**Available records:**
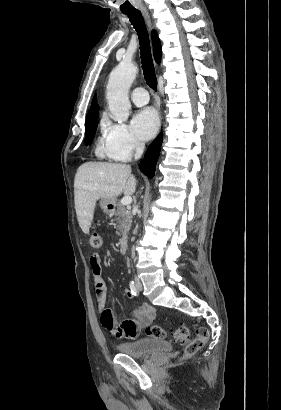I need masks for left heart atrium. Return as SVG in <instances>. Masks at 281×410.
I'll return each instance as SVG.
<instances>
[{"label":"left heart atrium","instance_id":"1","mask_svg":"<svg viewBox=\"0 0 281 410\" xmlns=\"http://www.w3.org/2000/svg\"><path fill=\"white\" fill-rule=\"evenodd\" d=\"M159 127V117L152 108L138 111L132 119V128L135 134L142 140L152 138Z\"/></svg>","mask_w":281,"mask_h":410}]
</instances>
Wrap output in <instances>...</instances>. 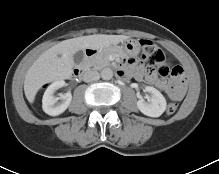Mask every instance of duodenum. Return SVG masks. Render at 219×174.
Returning a JSON list of instances; mask_svg holds the SVG:
<instances>
[{
  "mask_svg": "<svg viewBox=\"0 0 219 174\" xmlns=\"http://www.w3.org/2000/svg\"><path fill=\"white\" fill-rule=\"evenodd\" d=\"M96 54V48H87L85 50L82 64L79 67H76L72 72L74 78H80L84 74L87 64L89 63L90 59L94 57Z\"/></svg>",
  "mask_w": 219,
  "mask_h": 174,
  "instance_id": "duodenum-1",
  "label": "duodenum"
}]
</instances>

**Requirements:** Reproduce the material from its beginning through the line containing "127V117L152 108L138 111L132", inclusive, replacing "I need" with "I require" and leaving everything else unchanged. Omit the pictures from your answer.

**Answer in full:**
I require masks for left heart atrium. Return as SVG in <instances>. Masks at 281×410.
I'll return each instance as SVG.
<instances>
[{"label":"left heart atrium","instance_id":"1","mask_svg":"<svg viewBox=\"0 0 281 410\" xmlns=\"http://www.w3.org/2000/svg\"><path fill=\"white\" fill-rule=\"evenodd\" d=\"M159 127V117L152 108L138 111L132 119V128L135 134L142 140L152 138Z\"/></svg>","mask_w":281,"mask_h":410}]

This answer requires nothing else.